One major thing is the ability of songs to touch people. That’s so obvious, but I tend to like more simple songs that immediately go to my emotional core. That, to me, is what makes a song great. There are so many Townes Van Zandt songs that do that right off the bat. Chip Taylor has written so many songs like that, and John Prine too. Also I like a song that can affect people from all different kinds of backgrounds. You don’t have to have a certain kind of upbringing or social status to be affected by those songs, and I think that’s pretty incredible. Universal songs like that are hard to come by. I really appreciate people who can write like that.
Is anything off limits for you when you’re writing? Is there a part of your life that you’ll never sing about?
Not really [laughs]. I’m pretty open about my life.
There are certain writers who are good at writing about other people’s lives. They can read a newspaper article and use their imagination to put themselves inside the story and write a whole song about it. I think that’s wonderful but I don’t know how to do that. So far, I tend to write from personal experience. Every once in a while, it doesn’t go over well with certain loved ones of mine, people close to me who might know the song is about them. It’s not like I name names. I try to be aware of other people’s feelings. Maybe I’ll grow into being able to write other kinds of songs that aren’t about personal experience. I’m still a new writer. I feel extremely green. I started out as an instrumentalist, a side man. This whole songwriting thing, I feel like I’m still starting out.
Has it changed the way you listen to music, to have become a writer?
First of all, I used to listen to mostly instrumental music for many years. I studied classical violin and then jazz and fiddle music. So I always listened to world music, a lot of jazz. I was a huge Bill Frisell fan. I still listen to that but, when I started writing songs, I realized I had missed out on a lot of great music. I’ve been going back and listening to albums that have inspired songwriters I really respect. Chip Taylor is a huge John Prine fan and he probably turned me onto John more than anyone else. My dad is a singer-songwriter, so I’ve been listening to his music more lately, learning things from that that I didn’t appreciate when I was growing up.
You seem like someone who’s not married to the idea of making a certain style of music…
I hate labeling music. I listen to all different kinds of music. I can’t even say there’s one specific style I listen to more than another. I think I would just get bored if I tried to stick too closely to a specific genre. There will always be people who hear me and immediately think I play country music because I play the fiddle and maybe I have a little bit of a twang because I'm from Texas. That’s fine, but in my mind, I’m coming from all different kinds of styles and traditions, and learning from all different styles. Hopefully I can keep doing that and find my own way, find my own genre.
What are your three favorite albums in the world right now?
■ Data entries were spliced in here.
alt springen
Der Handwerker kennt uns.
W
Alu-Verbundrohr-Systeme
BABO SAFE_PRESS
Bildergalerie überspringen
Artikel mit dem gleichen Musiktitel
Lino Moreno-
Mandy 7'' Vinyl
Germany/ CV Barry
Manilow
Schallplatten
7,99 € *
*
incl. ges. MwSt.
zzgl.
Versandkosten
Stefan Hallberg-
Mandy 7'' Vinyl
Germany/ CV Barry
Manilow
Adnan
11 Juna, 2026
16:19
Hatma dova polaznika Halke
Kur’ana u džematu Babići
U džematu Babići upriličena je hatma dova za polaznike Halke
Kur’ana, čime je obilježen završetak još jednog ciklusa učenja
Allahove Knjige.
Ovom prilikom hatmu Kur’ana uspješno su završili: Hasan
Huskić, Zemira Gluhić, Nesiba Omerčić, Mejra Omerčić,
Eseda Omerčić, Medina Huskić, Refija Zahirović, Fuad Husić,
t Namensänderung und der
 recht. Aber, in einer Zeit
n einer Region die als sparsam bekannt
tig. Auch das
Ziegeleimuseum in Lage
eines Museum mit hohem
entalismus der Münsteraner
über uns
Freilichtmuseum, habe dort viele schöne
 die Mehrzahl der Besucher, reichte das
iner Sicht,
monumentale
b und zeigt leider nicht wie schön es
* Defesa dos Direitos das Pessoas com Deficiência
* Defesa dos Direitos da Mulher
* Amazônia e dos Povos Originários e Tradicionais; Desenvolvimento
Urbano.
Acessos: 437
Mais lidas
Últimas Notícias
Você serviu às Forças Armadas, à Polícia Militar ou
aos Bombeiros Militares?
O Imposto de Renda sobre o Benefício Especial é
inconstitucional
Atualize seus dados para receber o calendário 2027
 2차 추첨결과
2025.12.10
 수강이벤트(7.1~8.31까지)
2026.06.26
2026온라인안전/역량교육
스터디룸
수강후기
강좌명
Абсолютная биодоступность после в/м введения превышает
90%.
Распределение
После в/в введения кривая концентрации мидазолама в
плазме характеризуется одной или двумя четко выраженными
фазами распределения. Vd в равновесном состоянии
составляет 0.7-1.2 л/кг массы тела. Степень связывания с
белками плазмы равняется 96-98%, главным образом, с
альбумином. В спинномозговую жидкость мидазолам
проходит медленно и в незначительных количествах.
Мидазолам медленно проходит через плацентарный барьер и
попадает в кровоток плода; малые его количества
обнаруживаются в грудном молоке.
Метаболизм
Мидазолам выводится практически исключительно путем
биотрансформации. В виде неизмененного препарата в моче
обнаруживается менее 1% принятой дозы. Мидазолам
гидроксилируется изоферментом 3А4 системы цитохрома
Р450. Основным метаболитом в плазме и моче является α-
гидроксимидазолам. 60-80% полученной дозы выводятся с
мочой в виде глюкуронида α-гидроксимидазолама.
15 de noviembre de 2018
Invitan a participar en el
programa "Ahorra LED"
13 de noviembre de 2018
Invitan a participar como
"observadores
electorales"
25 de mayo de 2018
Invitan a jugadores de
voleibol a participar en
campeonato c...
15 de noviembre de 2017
Oh God, okay. Let’s see. One I’ll always go back to and never get tired of would be the Bill Frisell album with Dave Holland and Elvin Jones. The trio album. It’s a classic in my mind. I can put it on anytime, no matter what mood I’m in, and it transports me. Another one of my all-time favorite albums is Johhny Hartman and John Coltrane. It’s gorgeous. I love the way Coltrane plays sax on that record. It’s so unusual the way he plays around the lyrics and the melody line. It’s not what you’re expecting and it’s just gorgeous. And then, for new records, I think the Alison Krauss and Robert Plant album [Raising Sand] is really good. I loved the vibe they got on each tune. The sound of the instruments is so good. The groove is so sexy. It’s so hard to pick just three albums, though. Those are three great ones. I feel good about those three.